According to the blockchain trail, 1000 ETH ($1.8 million) was refunded to both Alpha’s protocol and Cream Finance, and another 320 ETH ($577,238) sent to Tornado, a privacy tool for Ethereum, and more yet to repay the massive loans necessary for the attack. 

The tracker even used 100 ETH to fund a Gitcoin grant on Tornado, according to “pantsme,” a pseudonymous blockchain developer. The exploiter kept about $19.9 million for themselves.

Looks like only ~$23mil in $ETH stolen. Good guy exploiter even was nice enough to send some of that ETH back to Cream and Alpha.
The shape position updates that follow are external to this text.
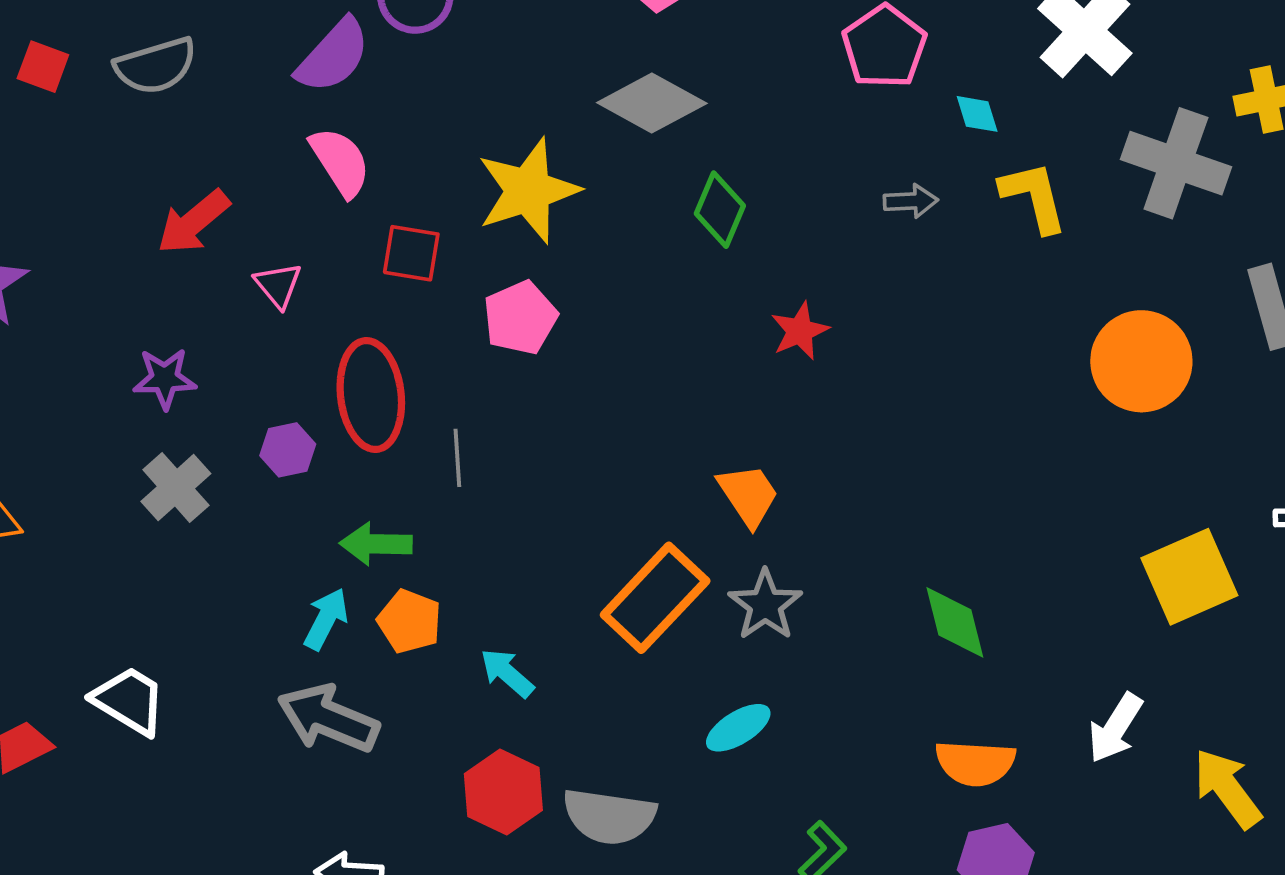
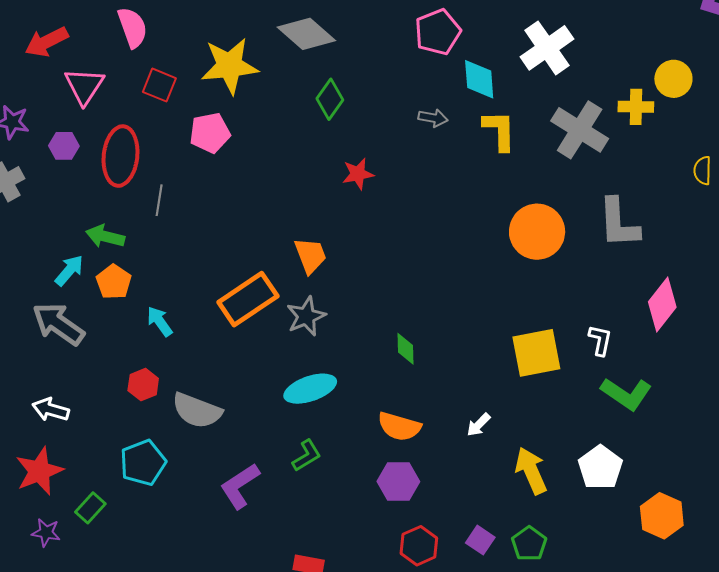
cyan diamond: (977, 114) -> (479, 79), size x1.6
pink triangle: (278, 285) -> (84, 86), size x1.5
purple hexagon: (288, 450) -> (64, 146), moved
green diamond: (955, 622) -> (405, 349), size x0.7
cyan ellipse: (738, 728) -> (310, 389), moved, size x1.4
white arrow: (1115, 728) -> (478, 425), size x0.7
red hexagon: (503, 792) -> (143, 385), size x0.7

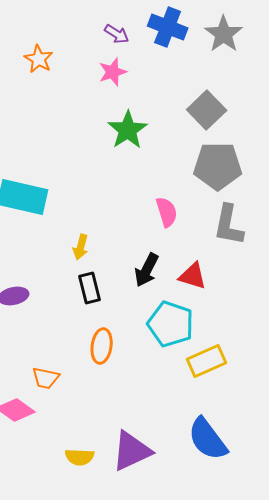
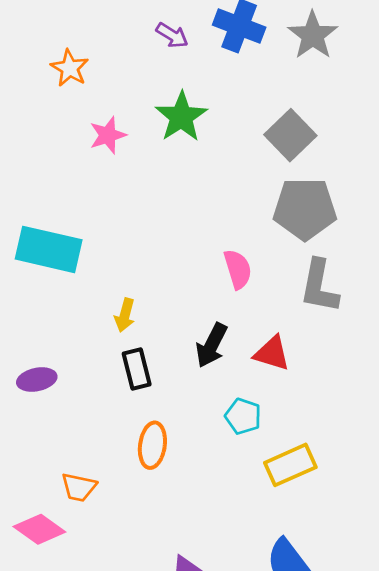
pink star: (113, 72) -> (108, 135), moved
green star: (128, 130) -> (181, 117), moved
cyan pentagon: (171, 324) -> (243, 416), size x0.6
Even funded https://t.co/ihTTSzmEw3's Gitcoin grant with 100 ETH. Could have been worse.

— pantsme (@skumbagt) February 13, 2021

And the whole exploit cost just $14,754 in Ethereum gas fees to pull off.

Teething troubles

Alpha Finance since tweeted that the loophole has been patched, and Cream Finance also tweeted that "C.R.E.A.M. contracts and markets were investigated and found to be functioning as normal," but for many it's a reminder of the precariousness of DeFi protocols.

DeFi is susceptible to flash loan exploits like this. In a notable case before Christmas, the newly launched Warp Finance DeFi platform was taken for $7.7 million in stablecoins in another flash loan attack. And in one attack against crypto lending platform Compound, exploiters took home $89 million. 

It’s clear, then, that more work needs to be done to prevent crypto from leaking out of the DeFi bucket.